Senator Canavan, considered a rising star within the Nationals, resigned from Cabinet on Tuesday night after saying his mother had signed him up for Italian citizenship and never got around to telling him.
Although Attorney-General George Brandis confirmed the government would ask the High Court to rule on Senator Canavan’s eligibility, constitutional law experts say his future in Parliament is unclear.
“When you read section 44, paragraph 1, it seems black and white that if you are a citizen of a foreign power, you’re not eligible to be elected into the Senate or the House of Representatives,” constitutional lawyer and University of New South Wales associate professor Gabrielle Appleby told The New Daily.
But Associate Professor Appleby said the court had previously interpreted that provision “with a little bit of flexibility” in circumstances where “the individual has not been at fault”.
“There may be a small amount of flexibility here, but ultimately we’ll just have to wait and see,” she said.
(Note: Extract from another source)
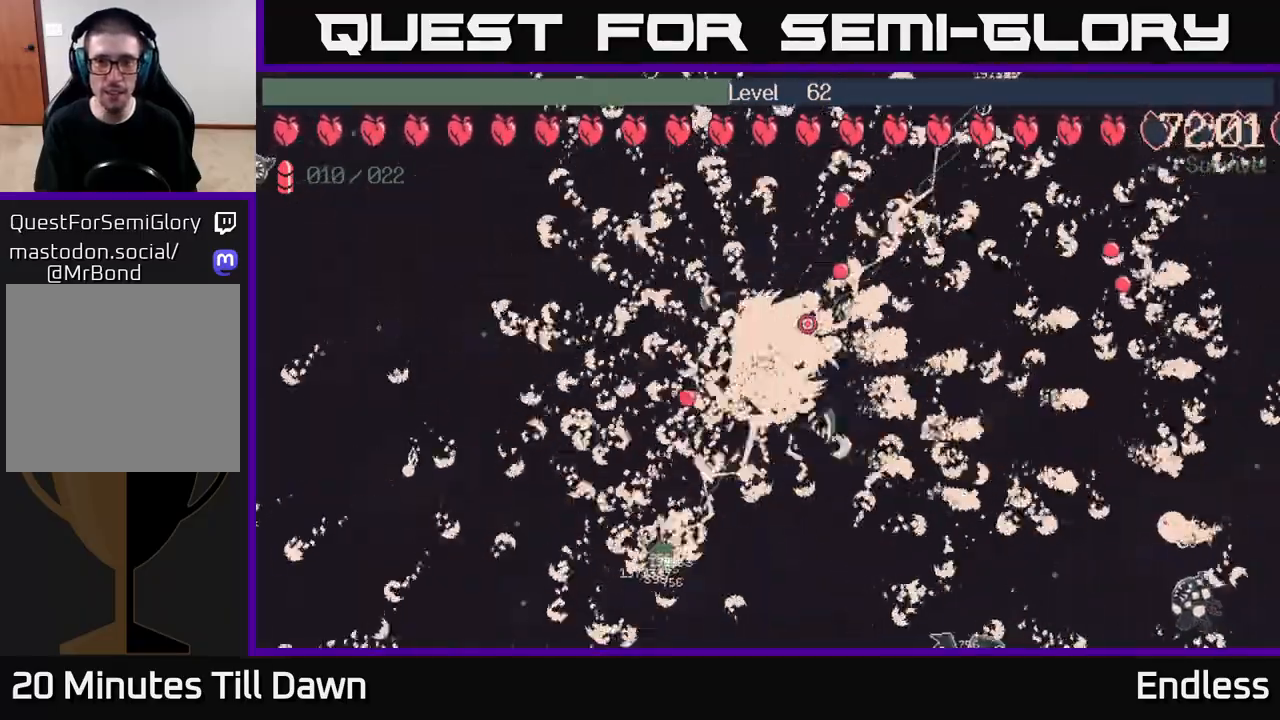
{"buttons": [], "left_stick": "left", "right_stick": "center", "events": [[150, "left_stick", "up"], [200, "left_stick", "up-left"], [450, "left_stick", "left"]]}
Murdoch University constitutional law expert Lorraine Finlay said Senator Canavan faced an “uphill battle” because “the wording of section 44 is very clear”.
Yet she warned there were too many unanswered questions about Senator Canavan’s situation to make a definitive call about the case.
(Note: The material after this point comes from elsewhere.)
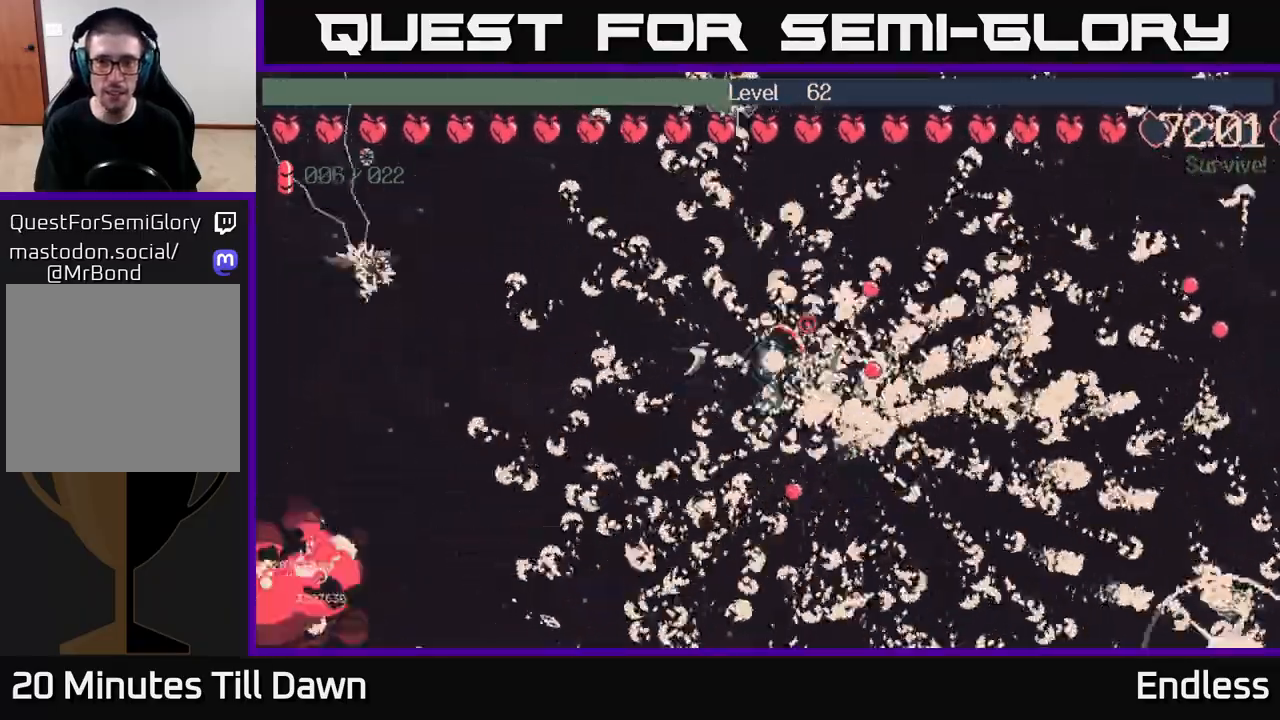
{"buttons": [], "left_stick": "down-left", "right_stick": "center", "events": [[67, "left_stick", "down-left"]]}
“The High Court has never seen a case quite like this,” she said.
That uncertainty was echoed by other constitutional lawyers, such as University of Melbourne Professor Emeritus Cheryl Saunders, who told The New Daily: “No one knows how the [High Court] will decide this case.”
What is section 44?
Under section 44 of the Constitution, Australians are not eligible to stand for election if they hold citizenship of another country.
However, the court has previously ruled that if an MP takes all reasonable steps to renounce their citizenship, they remain eligible.
Senator Canavan claimed on Tuesday night that his mother, Maria, had applied for Italian citizenship on his behalf without telling him when he was 25 years old, and that he had never signed any forms or made contact with the Italian Consulate.
Ms Canavan, who was born in Australia, had gained citizenship through her own parents, who were both Italian-born.
On Wednesday, a number of Australian-Italian citizens, including ABC journalist Emma Alberici, wrote online that they had been required to sign forms and attend interviews in order to gain citizenship.
Labor’s citizenship spokesman Tony Burke said on Tuesday night that he didn’t “fully understand the explanation” provided by Senator Canavan.
The Italian Consulate in Brisbane would not comment on the process required to gain citizenship and referred The New Daily to the Italian Embassy in Canberra, which did not respond to a request for comment.
Nationals leader Barnaby Joyce backed Senator Canavan on Wednesday.
“He never signed a form, and, of course, one would presume that if something happens without your knowledge, and without your consent, then it’s probably an invalid process,” Mr Joyce said.